Valgrinding Mochitests is quicker than it used to be. Back in the Firefox 4 days, it took about 14 CPU hours. Now it completes in about 5 hours. This is due to a combination of faster hardware (Intel Haswell), Valgrind generally being faster and scaling better for large processes, and having advanced to the point where it’s feasible to test “gcc -O2” compiled code with a near-zero false error rate. It may also be that Gecko is simply faster, giving less work for Valgrind to do.

I’m beginning to run Valgrind tests of FirefoxOS startup on phones, in particular on the Flame. Given how resource-hungry Valgrind is, doing so is something of a challenge, requiring dodging timeouts, memory limits, sandboxes and proprietary driver blobs. But it is just about doable, and various bits of FirefoxOS-specific badness are in the process of getting cleaned up.

From a personal standpoint, this is very satisfying. Memcheck was originally conceived as a tool for finding bugs you didn’t yet know you had, rather than as a post-crash diagnostic tool. So it’s great to see it being used to remove a whole class of bugs from our tree.
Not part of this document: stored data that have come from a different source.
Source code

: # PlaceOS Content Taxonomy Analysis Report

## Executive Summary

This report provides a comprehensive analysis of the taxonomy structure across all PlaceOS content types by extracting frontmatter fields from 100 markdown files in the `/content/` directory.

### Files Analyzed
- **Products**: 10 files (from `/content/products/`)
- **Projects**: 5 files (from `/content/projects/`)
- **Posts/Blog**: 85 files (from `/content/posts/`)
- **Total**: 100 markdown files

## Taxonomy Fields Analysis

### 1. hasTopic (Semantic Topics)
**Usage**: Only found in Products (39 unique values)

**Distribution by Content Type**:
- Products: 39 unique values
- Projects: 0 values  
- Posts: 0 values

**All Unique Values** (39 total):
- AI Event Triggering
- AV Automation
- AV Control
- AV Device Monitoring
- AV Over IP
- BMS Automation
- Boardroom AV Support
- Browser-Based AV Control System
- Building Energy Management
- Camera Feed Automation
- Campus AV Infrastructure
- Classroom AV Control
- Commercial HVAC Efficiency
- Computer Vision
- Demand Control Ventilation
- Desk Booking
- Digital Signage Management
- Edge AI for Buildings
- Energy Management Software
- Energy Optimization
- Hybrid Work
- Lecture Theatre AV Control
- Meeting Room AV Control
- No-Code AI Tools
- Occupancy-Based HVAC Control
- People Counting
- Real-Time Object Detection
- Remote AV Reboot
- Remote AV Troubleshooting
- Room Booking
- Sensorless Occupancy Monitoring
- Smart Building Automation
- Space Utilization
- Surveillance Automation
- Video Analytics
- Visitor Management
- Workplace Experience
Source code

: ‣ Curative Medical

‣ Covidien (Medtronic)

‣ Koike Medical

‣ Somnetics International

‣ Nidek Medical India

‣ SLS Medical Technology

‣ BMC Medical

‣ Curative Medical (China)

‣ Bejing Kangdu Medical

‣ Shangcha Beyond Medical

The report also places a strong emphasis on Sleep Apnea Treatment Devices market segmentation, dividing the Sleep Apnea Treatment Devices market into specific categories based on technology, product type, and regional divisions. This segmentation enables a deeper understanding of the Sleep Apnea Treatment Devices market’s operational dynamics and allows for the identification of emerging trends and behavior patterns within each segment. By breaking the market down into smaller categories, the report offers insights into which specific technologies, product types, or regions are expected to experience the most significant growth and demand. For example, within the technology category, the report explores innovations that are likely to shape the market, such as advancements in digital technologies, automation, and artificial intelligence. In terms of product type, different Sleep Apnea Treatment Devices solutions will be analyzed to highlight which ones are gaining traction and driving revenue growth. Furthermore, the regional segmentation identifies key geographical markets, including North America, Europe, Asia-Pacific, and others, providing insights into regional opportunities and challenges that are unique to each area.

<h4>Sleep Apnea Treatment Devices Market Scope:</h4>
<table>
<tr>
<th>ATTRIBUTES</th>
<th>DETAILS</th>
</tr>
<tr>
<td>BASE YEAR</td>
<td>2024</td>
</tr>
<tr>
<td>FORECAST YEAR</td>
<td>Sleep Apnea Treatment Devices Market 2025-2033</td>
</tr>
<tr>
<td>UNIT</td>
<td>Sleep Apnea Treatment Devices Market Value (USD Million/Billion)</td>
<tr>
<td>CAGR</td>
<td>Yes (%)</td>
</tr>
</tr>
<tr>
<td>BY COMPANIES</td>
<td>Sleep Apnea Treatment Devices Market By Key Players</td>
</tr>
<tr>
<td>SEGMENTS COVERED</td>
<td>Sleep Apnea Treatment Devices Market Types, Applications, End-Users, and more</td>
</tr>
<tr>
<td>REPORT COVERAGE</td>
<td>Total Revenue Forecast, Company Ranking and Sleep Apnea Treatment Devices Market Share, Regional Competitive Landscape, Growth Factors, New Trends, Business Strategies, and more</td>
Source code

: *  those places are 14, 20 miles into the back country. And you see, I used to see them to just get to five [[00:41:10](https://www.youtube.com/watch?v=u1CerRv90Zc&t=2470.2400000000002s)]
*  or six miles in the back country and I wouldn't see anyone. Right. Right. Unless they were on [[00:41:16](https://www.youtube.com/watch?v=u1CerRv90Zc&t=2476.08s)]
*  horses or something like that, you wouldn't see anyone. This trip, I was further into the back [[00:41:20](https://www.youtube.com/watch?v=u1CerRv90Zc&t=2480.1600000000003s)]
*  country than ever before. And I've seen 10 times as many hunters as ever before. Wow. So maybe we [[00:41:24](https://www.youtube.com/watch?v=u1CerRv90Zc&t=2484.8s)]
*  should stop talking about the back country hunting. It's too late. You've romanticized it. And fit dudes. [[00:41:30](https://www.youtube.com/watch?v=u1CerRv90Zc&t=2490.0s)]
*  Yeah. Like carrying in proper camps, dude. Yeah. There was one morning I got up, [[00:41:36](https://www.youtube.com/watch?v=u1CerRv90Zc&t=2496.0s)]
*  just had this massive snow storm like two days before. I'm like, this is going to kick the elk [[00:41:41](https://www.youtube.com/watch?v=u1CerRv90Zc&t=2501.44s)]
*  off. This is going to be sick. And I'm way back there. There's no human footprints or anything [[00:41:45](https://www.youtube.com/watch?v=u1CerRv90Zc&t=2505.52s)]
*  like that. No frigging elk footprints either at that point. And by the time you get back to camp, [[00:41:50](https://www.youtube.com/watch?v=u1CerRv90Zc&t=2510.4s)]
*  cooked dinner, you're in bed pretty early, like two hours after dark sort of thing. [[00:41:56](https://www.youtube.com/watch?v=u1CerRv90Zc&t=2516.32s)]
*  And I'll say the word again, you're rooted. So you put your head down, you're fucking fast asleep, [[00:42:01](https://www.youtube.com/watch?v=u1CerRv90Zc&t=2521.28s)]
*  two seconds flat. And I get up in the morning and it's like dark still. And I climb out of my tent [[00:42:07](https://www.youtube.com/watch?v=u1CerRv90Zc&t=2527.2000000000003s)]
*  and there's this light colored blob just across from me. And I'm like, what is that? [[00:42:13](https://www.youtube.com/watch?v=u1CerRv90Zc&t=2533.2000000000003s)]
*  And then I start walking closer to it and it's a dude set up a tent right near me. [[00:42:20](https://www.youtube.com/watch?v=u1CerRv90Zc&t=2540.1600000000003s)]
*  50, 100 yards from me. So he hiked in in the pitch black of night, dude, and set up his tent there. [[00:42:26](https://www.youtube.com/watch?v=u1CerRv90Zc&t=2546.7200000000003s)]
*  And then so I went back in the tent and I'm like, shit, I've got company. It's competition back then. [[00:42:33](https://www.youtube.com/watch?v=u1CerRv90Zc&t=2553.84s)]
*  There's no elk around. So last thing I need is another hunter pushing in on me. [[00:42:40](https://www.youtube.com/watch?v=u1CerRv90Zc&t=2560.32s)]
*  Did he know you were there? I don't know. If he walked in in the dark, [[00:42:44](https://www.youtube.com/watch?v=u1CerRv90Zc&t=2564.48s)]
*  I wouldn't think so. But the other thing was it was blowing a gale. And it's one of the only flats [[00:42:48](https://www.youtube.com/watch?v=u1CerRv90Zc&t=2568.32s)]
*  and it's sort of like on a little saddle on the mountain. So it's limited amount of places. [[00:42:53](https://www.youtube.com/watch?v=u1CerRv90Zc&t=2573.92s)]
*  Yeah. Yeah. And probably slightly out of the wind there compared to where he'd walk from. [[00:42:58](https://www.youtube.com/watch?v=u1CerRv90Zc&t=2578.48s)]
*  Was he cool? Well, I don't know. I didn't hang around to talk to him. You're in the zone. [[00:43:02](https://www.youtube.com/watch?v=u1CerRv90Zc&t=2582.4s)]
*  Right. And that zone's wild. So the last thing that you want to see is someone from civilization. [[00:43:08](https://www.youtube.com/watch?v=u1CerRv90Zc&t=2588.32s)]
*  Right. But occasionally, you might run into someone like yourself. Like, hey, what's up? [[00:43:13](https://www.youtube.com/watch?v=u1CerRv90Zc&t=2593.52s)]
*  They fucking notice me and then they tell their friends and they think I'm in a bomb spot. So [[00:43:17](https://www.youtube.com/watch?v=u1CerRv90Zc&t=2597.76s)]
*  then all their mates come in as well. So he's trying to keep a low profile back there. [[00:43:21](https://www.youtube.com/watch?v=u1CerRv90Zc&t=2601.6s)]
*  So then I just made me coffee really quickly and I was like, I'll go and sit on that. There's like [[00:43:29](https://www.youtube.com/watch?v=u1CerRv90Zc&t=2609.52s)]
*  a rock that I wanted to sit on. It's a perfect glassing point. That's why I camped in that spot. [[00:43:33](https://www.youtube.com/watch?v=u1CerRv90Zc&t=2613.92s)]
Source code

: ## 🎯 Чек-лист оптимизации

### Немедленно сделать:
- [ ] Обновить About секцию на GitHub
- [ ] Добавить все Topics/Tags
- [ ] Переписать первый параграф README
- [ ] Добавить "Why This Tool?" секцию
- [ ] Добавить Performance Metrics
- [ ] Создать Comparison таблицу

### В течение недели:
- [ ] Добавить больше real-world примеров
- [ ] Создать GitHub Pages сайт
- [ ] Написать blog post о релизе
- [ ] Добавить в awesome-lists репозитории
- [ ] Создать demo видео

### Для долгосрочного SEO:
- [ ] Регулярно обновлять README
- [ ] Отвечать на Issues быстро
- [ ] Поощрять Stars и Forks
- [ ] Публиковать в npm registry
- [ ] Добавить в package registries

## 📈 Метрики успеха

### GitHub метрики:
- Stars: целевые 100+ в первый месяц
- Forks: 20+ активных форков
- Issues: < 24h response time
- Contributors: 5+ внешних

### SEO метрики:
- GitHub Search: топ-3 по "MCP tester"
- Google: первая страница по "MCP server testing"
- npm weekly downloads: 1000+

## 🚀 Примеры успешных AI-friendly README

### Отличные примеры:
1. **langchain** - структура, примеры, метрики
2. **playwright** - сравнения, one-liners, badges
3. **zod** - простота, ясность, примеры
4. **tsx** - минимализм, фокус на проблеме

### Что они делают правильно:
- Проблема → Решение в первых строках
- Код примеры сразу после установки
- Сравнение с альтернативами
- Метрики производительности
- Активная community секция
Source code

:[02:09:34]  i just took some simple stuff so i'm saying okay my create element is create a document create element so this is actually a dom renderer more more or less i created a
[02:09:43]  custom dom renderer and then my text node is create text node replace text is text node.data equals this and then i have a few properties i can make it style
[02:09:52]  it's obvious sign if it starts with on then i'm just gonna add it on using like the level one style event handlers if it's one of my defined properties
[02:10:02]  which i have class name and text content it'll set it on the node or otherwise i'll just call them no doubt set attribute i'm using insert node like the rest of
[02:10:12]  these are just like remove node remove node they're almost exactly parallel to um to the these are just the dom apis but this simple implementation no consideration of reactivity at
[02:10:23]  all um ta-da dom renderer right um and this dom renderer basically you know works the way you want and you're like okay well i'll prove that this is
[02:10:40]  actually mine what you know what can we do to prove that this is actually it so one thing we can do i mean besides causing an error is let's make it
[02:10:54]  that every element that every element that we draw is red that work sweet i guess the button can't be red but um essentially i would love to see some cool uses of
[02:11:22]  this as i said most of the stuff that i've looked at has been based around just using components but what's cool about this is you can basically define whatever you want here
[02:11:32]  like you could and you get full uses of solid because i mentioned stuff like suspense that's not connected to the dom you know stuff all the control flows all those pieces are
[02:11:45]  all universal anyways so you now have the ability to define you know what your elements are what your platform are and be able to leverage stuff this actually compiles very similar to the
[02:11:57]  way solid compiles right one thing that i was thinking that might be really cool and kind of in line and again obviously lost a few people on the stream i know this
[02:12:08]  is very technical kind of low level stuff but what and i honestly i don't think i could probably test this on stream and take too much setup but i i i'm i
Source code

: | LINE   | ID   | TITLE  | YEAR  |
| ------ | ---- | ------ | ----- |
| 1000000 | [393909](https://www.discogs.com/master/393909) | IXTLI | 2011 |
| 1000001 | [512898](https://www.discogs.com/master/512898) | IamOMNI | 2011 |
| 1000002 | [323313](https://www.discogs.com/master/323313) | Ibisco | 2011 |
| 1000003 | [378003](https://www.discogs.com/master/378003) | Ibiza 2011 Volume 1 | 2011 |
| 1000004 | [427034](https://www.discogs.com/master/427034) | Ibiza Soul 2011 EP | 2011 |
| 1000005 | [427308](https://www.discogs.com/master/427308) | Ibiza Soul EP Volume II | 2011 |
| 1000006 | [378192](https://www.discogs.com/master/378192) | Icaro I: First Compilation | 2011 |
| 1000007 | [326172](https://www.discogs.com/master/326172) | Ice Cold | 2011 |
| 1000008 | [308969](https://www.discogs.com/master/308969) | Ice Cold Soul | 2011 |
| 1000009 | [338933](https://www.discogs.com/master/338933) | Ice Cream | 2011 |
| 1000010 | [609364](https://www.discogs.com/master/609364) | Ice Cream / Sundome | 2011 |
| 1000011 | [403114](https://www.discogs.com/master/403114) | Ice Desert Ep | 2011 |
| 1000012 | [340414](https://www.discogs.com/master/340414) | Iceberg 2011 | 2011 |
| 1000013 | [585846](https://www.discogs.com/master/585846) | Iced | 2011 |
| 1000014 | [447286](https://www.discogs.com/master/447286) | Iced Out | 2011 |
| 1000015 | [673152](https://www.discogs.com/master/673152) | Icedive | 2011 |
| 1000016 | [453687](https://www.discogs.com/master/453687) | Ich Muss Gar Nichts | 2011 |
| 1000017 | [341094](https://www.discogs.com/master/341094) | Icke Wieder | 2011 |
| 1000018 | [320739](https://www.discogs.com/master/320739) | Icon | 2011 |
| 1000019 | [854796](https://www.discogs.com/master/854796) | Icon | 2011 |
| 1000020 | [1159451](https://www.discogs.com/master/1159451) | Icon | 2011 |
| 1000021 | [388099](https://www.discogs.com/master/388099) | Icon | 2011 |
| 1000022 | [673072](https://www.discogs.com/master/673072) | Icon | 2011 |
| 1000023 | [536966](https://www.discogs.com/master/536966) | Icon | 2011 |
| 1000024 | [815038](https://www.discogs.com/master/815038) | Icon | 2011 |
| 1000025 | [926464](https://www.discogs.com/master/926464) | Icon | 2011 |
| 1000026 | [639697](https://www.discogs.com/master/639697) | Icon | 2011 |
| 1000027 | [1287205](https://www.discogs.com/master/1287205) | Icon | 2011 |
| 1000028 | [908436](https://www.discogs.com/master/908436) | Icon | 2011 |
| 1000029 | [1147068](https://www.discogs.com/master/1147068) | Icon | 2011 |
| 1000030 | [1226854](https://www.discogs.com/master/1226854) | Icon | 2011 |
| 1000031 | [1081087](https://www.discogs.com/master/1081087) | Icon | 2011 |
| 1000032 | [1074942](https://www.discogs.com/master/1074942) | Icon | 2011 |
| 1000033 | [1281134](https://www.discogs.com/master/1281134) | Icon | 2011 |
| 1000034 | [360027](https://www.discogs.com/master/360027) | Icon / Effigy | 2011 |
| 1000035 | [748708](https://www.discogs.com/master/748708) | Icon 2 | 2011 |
We also have toolery (TSan, Helgrind) to find low level data races.  Nathan Froyd and Christian Holler have made good progress in using them to detect races and in getting folks to fix those races, as tracked by metabug 929478. I look forward to the day when we can say that Mochitests is also free from detectable data races.

3 responses

  1. mccr8 wrote on :

    This is great!

  2. Rhys wrote on :

    Well done. That’s a great outcome and endorsement.
    Presumably there were a few V fixes or feature enhancements that might have been picked up through these latest runs, i.e. benefits flowing back in V?
    Can you share the background to some of these?

  3. RyanVM wrote on :

    The ATeam has been working this quarter to define what a Tier 2 platform would look like in our CI. It’s still my hope that we’ll progress to the point where we can run mochitests-on-Valgrind on a semi-regular basis in automation, even if per-push isn’t practical.